You don't even bother to read past the section about the limitations that the engineers were well aware of in advance - they re-emphasize a common concern for people who question their choice of JVM.

The next line reads: "As a result of these factors using the filesystem and relying on pagecache is superior to maintaining an in-memory cache or other structure—we at least double the available cache..."

And if you don't know about pagecache, it's an in-memory cache managed by the OS and has nothing to do with JVM's memory at all.

And you forgot that C++ isn't the easiest language when it comes to designing a distributed system. Scala, as I mentioned, offers many other features that suit the needs of the team. Of course if you're a good engineer you'll know that there are trade-offs such as compiling time, but that's the same for every engineering decision.

shmerl · on March 12, 2014

They were aware and had to design around them. See my point above.

andrewflnr · on March 12, 2014

Designing around platform flaws can be worth it if there are commensurate benefits. You're very lucky if you've never had to do this, or perhaps just blind to the tradeoffs you were making.

nl · on March 12, 2014

That's like saying "we had to consider memory management" in a C++ system.

When you are designing a high performance system you have to consider everything. Different platforms have different tradeoffs, but the tradeoffs on the JVM have been well proven over time.

noelwelsh · on March 12, 2014

They didn't "work around it". Kafka was designed from the start to avoid memory pressure.

BTW, I've talked to finance people who have JVM applications that haven't had a major GC in months.
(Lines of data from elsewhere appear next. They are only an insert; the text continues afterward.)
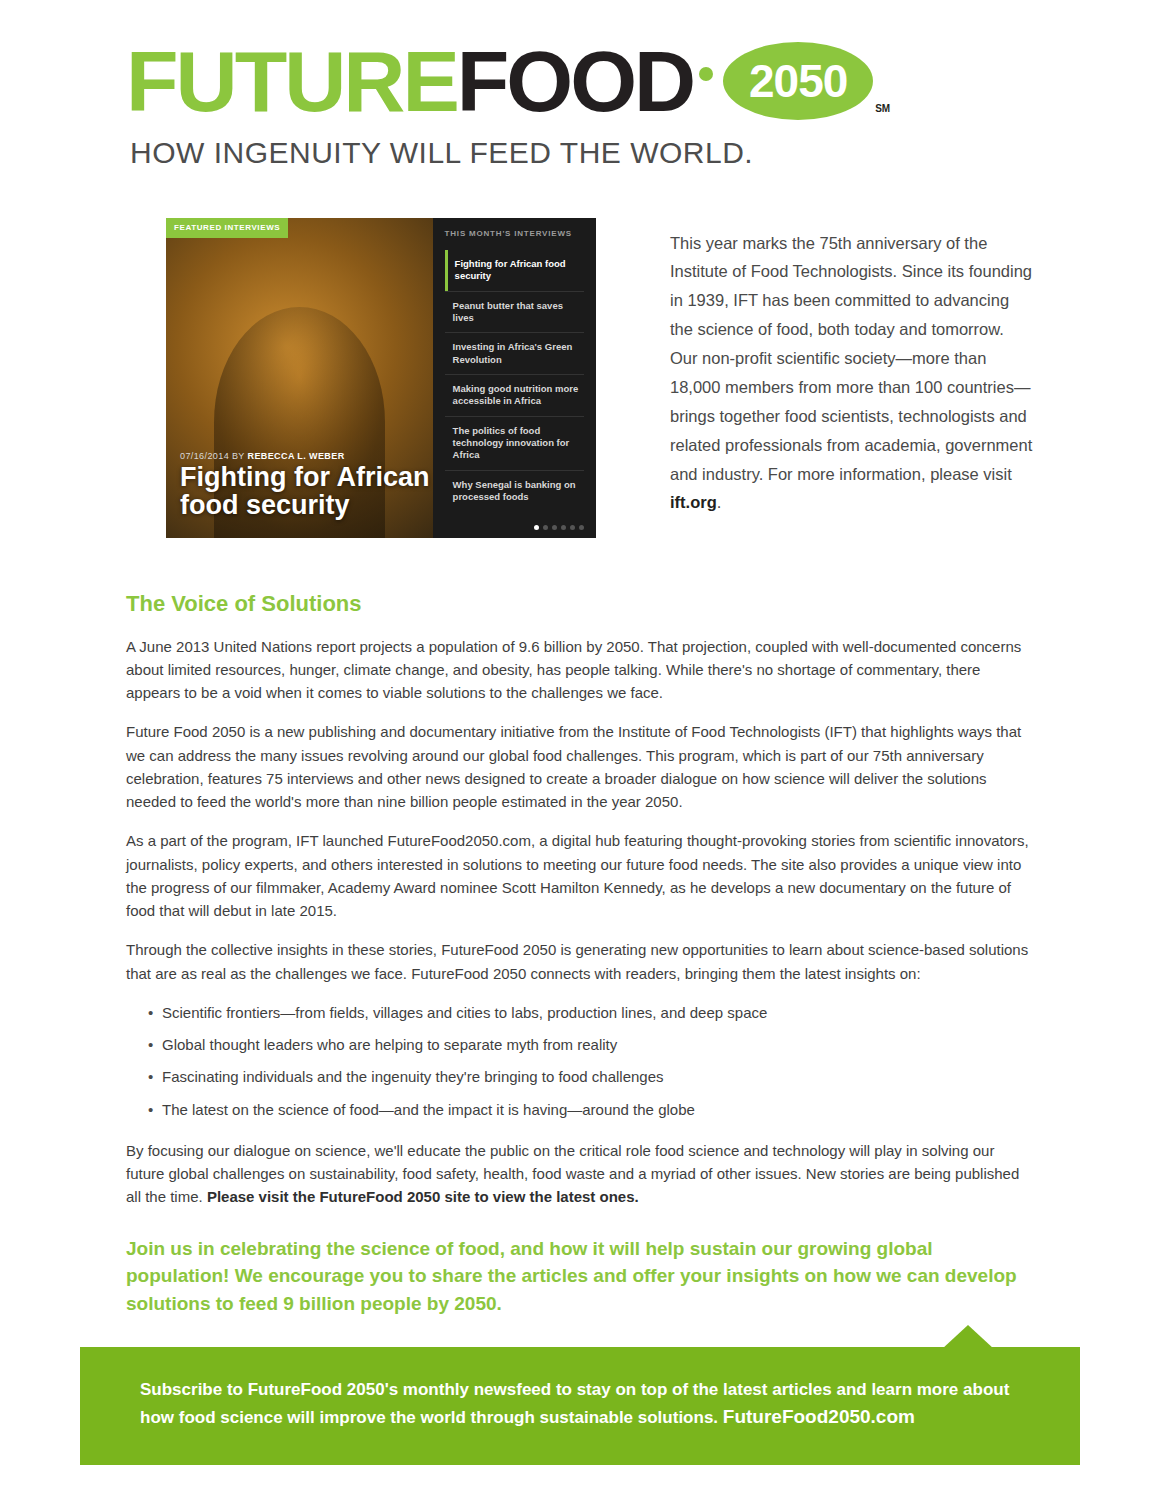FUTURE FOOD
2050
SM
How ingenuity will feed the world.
FEATURED INTERVIEWS
07/16/2014 BY REBECCA L. WEBER
Fighting for African
food security
This Month's Interviews
Fighting for African food security
Peanut butter that saves lives
Investing in Africa's Green Revolution
Making good nutrition more accessible in Africa
The politics of food technology innovation for Africa
Why Senegal is banking on processed foods
This year marks the 75th anniversary of the Institute of Food Technologists. Since its founding in 1939, IFT has been committed to advancing the science of food, both today and tomorrow. Our non-profit scientific society—more than 18,000 members from more than 100 countries—brings together food scientists, technologists and related professionals from academia, government and industry. For more information, please visit ift.org.
The Voice of Solutions
A June 2013 United Nations report projects a population of 9.6 billion by 2050. That projection, coupled with well-documented concerns about limited resources, hunger, climate change, and obesity, has people talking. While there's no shortage of commentary, there appears to be a void when it comes to viable solutions to the challenges we face.
Future Food 2050 is a new publishing and documentary initiative from the Institute of Food Technologists (IFT) that highlights ways that we can address the many issues revolving around our global food challenges. This program, which is part of our 75th anniversary celebration, features 75 interviews and other news designed to create a broader dialogue on how science will deliver the solutions needed to feed the world's more than nine billion people estimated in the year 2050.
As a part of the program, IFT launched FutureFood2050.com, a digital hub featuring thought-provoking stories from scientific innovators, journalists, policy experts, and others interested in solutions to meeting our future food needs. The site also provides a unique view into the progress of our filmmaker, Academy Award nominee Scott Hamilton Kennedy, as he develops a new documentary on the future of food that will debut in late 2015.
Through the collective insights in these stories, FutureFood 2050 is generating new opportunities to learn about science-based solutions that are as real as the challenges we face. FutureFood 2050 connects with readers, bringing them the latest insights on:
Scientific frontiers—from fields, villages and cities to labs, production lines, and deep space
Global thought leaders who are helping to separate myth from reality
Fascinating individuals and the ingenuity they're bringing to food challenges
The latest on the science of food—and the impact it is having—around the globe
By focusing our dialogue on science, we'll educate the public on the critical role food science and technology will play in solving our future global challenges on sustainability, food safety, health, food waste and a myriad of other issues. New stories are being published all the time. Please visit the FutureFood 2050 site to view the latest ones.
Join us in celebrating the science of food, and how it will help sustain our growing global population! We encourage you to share the articles and offer your insights on how we can develop solutions to feed 9 billion people by 2050.
Subscribe to FutureFood 2050's monthly newsfeed to stay on top of the latest articles and learn more about how food science will improve the world through sustainable solutions. FutureFood2050.com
Really, it's not a big deal.

kasey_junk · on March 12, 2014

Having written a few low latency systems a few of which are on the JVM, I will say that in all of those cases, allocating/freeing memory is always a slow down regardless of GC or not (cache coherence is almost always the deal breaker here). So in those systems, you simply do not allocate/deallocate along the critical path.

Is this difficult in Java? Yes. It's also difficult in C++. Just because it is difficult doesn't mean it is impossible.

So if I am resorting to managing my own memory anyway, why would I use the JVM? Because typically the code that is on the critical path is a small percentage of the entire code base, and the other advantages of the JVM (tooling, language features, libraries etc.) out way the downsides.

That's not always the case, and I don't have any specific knowledge of Kafka, but just because something needs to be low/consistent latency doesn't mean it can't (or shouldn't) be written on the JVM.

fauigerzigerk · on March 12, 2014

You are right that this can be a major problem with the JVM and working around it can be a lot of work. But you need to consider what kind of system we're talking about in this particular case.

This is a persistent message queue for log messages. Messages are coming in sequentially and subscribers read them sequentially. It makes zero sense to keep tons of messages in memory inside complex data structures as they are not indexed or searched or analyzed.

So in this particular case it's not actually a workaround. It's just sensible design and I wouldn't do it any differently in C++ either.